(Named joint coordinates)
——
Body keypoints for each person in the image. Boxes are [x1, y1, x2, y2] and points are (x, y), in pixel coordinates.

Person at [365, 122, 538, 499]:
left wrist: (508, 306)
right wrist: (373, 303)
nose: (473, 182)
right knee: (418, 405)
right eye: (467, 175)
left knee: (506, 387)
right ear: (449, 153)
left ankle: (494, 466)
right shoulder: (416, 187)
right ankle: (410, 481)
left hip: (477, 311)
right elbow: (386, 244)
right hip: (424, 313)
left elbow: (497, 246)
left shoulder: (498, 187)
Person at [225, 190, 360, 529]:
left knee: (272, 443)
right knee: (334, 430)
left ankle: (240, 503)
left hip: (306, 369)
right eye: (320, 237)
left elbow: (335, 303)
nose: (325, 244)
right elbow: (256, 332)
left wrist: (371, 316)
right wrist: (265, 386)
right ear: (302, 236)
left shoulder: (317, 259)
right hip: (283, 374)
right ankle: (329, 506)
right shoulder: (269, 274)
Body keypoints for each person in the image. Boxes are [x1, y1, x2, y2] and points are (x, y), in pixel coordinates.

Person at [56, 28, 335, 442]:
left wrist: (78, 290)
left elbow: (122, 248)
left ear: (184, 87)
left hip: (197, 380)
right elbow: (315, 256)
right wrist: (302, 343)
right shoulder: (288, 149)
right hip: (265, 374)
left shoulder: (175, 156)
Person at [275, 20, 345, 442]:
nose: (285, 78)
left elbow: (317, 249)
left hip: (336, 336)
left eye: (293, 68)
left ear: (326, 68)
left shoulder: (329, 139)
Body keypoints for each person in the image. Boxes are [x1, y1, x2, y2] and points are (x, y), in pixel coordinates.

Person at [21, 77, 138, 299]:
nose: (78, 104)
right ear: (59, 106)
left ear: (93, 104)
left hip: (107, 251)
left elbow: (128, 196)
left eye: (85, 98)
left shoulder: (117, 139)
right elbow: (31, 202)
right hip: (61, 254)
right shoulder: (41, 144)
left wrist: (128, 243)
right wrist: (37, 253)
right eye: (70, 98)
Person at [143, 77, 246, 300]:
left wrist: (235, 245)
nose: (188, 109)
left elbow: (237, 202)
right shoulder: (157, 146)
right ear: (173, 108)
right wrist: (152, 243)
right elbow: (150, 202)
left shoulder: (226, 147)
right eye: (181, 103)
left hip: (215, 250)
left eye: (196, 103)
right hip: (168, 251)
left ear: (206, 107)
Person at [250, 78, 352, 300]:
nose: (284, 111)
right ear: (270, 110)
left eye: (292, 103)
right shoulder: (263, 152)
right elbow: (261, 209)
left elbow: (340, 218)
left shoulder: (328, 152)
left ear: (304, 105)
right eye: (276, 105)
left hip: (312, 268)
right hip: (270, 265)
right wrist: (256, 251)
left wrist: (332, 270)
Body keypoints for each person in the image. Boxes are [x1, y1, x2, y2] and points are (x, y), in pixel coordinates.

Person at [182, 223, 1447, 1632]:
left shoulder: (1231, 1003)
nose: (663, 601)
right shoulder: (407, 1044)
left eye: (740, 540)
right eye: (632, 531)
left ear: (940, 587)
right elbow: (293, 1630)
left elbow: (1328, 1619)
——
The answer must consist solely of the lines from the first line of the data to the line holding "right elbow: (150, 202)", each given again exactly.

Body keypoints for each person in the image. Boxes are [x1, y1, x2, y2] and points are (x, y), in pixel coordinates.

Person at [365, 122, 538, 499]:
left wrist: (508, 306)
right wrist: (373, 303)
nose: (473, 182)
right knee: (418, 405)
right eye: (467, 175)
left knee: (506, 387)
right ear: (449, 153)
left ankle: (494, 466)
right shoulder: (416, 187)
right ankle: (410, 481)
left hip: (477, 311)
right elbow: (386, 244)
right hip: (424, 313)
left elbow: (497, 246)
left shoulder: (498, 187)
Person at [225, 190, 360, 529]:
left knee: (272, 443)
right knee: (334, 430)
left ankle: (240, 503)
left hip: (306, 369)
right eye: (320, 237)
left elbow: (335, 303)
nose: (325, 244)
right elbow: (256, 332)
left wrist: (371, 316)
right wrist: (265, 386)
right ear: (302, 236)
left shoulder: (317, 259)
right hip: (283, 374)
right ankle: (329, 506)
right shoulder: (269, 274)
Body keypoints for each person in the image. Boxes are [x1, y1, x2, y2] and points are (x, y), in pixel coordinates.

Person at [56, 28, 335, 442]:
left wrist: (78, 290)
left elbow: (122, 248)
left ear: (184, 87)
left hip: (197, 380)
right elbow: (315, 256)
right wrist: (302, 343)
right shoulder: (288, 149)
right hip: (265, 374)
left shoulder: (175, 156)
Person at [275, 20, 345, 442]:
nose: (285, 78)
left elbow: (317, 249)
left hip: (336, 336)
left eye: (293, 68)
left ear: (326, 68)
left shoulder: (329, 139)
Body keypoints for each person in the image. Boxes are [x1, y1, x2, y2] and points are (x, y), in pixel coordinates.

Person at [21, 77, 138, 299]:
nose: (78, 104)
right ear: (59, 106)
left ear: (93, 104)
left hip: (107, 251)
left elbow: (128, 196)
left eye: (85, 98)
left shoulder: (117, 139)
right elbow: (31, 202)
right hip: (61, 254)
right shoulder: (41, 144)
left wrist: (128, 243)
right wrist: (37, 253)
right eye: (70, 98)
Person at [143, 77, 246, 300]:
left wrist: (235, 245)
nose: (188, 109)
left elbow: (237, 202)
right shoulder: (157, 146)
right ear: (173, 108)
right wrist: (152, 243)
right elbow: (150, 202)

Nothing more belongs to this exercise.